Faster treatment with pre-hospital thrombolysis is in line with the recommendations from the Norwegian Heart Attack Register and national goals. To improve in this area, the Safe Emergency Medicine project has set a goal that patients who need it should receive thrombolysis treatment where they are, within the first 20 minutes after the first physical contact with healthcare personnel who can take an ECG and make a diagnosis. If they cannot reach a PCI hospital within 90 minutes after the ECG diagnosis is made.
Launching checklists
20 minutes is a short time. Achieving such a time target requires that the emergency medical teams in the region, with participants from municipal health services, ambulance services, air ambulance services, and the 12 acute hospitals in Health North, have the same situational awareness and follow the same plan. Therefore, a new, evidence-based common action plan (algorithm) and common checklist for working with these time-critical patients have been developed. Regardless of whether you are a nurse in a nursing home, an ambulance worker, a GP, an AMK operator, or healthcare personnel in a hospital, everyone should work according to the same plan to save vital patient time and quickly make the right decisions together.
The Safe Emergency Medicine project organises day courses in teamwork with common situational awareness, common action plans, and common time targets. During the course, healthcare personnel practice realistically on collaborating quickly, effectively, and safely. To avoid misunderstandings in a time-critical work situation, they train on using checklists, which is entirely new.
— Checklists are mandatory in all aviation to prevent forgetfulness and misunderstandings that can cost lives. Checklists are now also being used with good results in all Norwegian operating theatres to ensure safe anaesthesia and surgery, says Mads Gilbert.
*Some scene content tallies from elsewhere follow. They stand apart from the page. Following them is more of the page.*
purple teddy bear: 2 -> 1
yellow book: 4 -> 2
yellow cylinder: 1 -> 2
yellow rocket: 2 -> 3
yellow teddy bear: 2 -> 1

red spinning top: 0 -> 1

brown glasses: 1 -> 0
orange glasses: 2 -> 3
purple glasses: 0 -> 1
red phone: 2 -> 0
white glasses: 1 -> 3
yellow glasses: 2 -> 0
Stein Widding points out that there is also an HSE aspect to this. Common action plans, time targets, and checklists make it safer for individuals to be on duty. The risk decreases that healthcare personnel with acute responsibilities become uncertain or forget important things when time is of the essence.
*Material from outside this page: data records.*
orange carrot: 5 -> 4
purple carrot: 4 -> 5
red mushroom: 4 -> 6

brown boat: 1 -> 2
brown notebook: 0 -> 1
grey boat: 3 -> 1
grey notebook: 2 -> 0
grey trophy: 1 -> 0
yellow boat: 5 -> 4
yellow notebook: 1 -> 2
— Checklists make us safer, he says.
Delighted with funding
The programme has already been “rolled out” in the Health Community of Troms and Ofoten over the past couple of years.
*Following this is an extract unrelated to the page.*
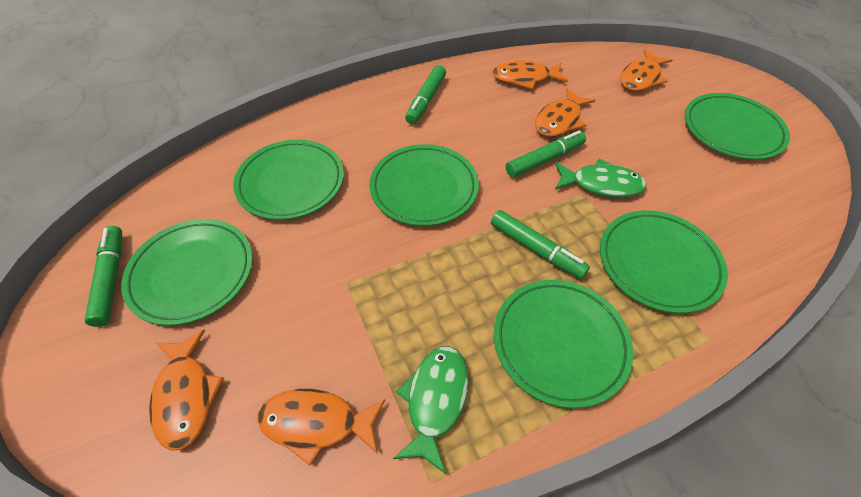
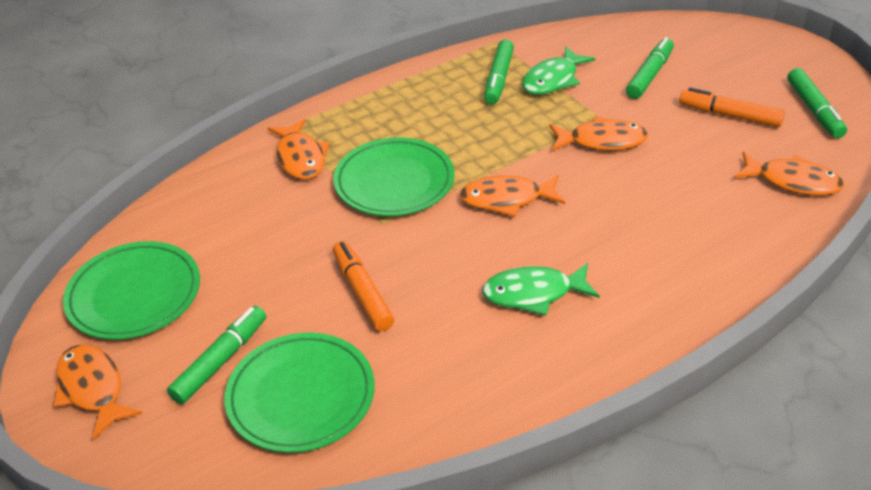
green plate: 6 -> 3
orange marker: 0 -> 2

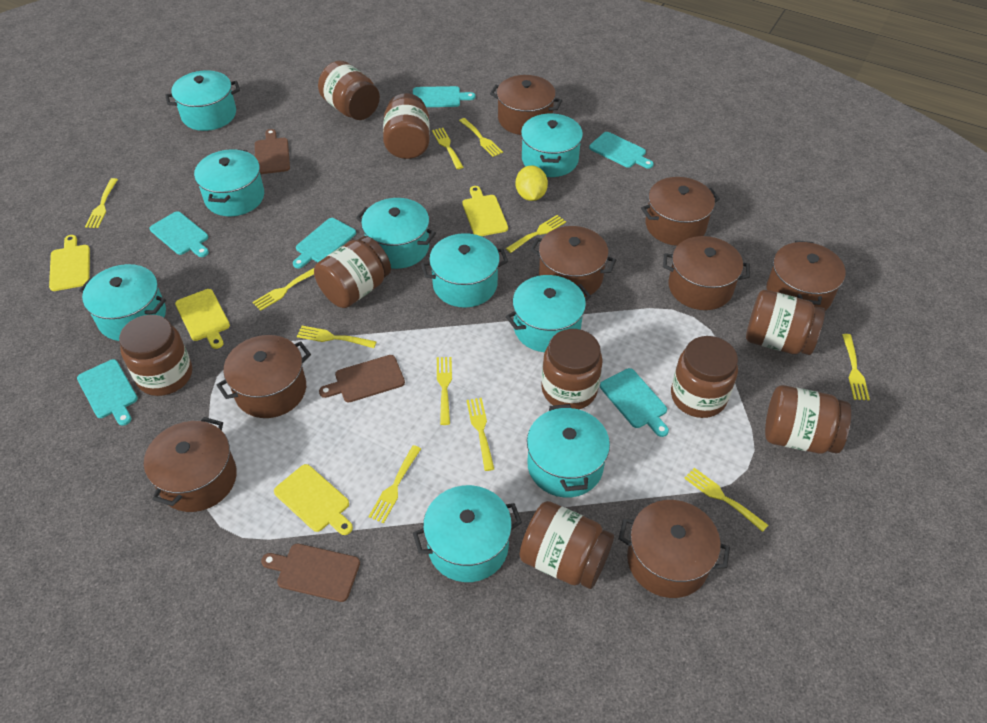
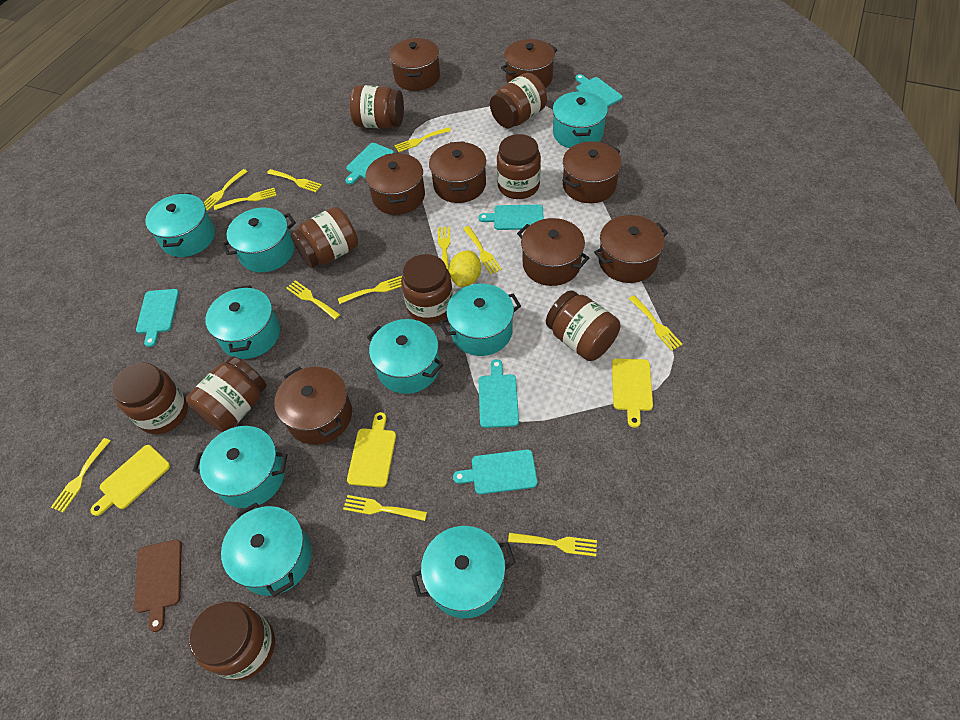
brown cutting board: 3 -> 1
yellow cutting board: 4 -> 3
yellow fork: 11 -> 12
— How was the course received by the participants?
— It has been received with great enthusiasm! We have received feedback that this contributes to the professionals working faster and more safely with greater assurance for the patient. Among the approximately 500 who have participated so far, there are particularly two recurring themes: Finally, we have had time to train together to become good, and finally, there has been agreement on how the workflow and timetable should be, says Mads Gilbert.
Recently, the Safe Emergency Medicine project received two million kroner in support from the infrastructure funds for quality register fields.
— For us, it was like Christmas Eve and 17 May all at once when we received the message that our application was granted. This is also a project that Health North has welcomed, says Gilbert.
— We have spent time applying for funds, so we are very pleased with the help we have received from the National Service Environment at the Centre for Clinical Documentation and Evaluation (SKDE), adds Stein Widding.
The project is planned to run for two years.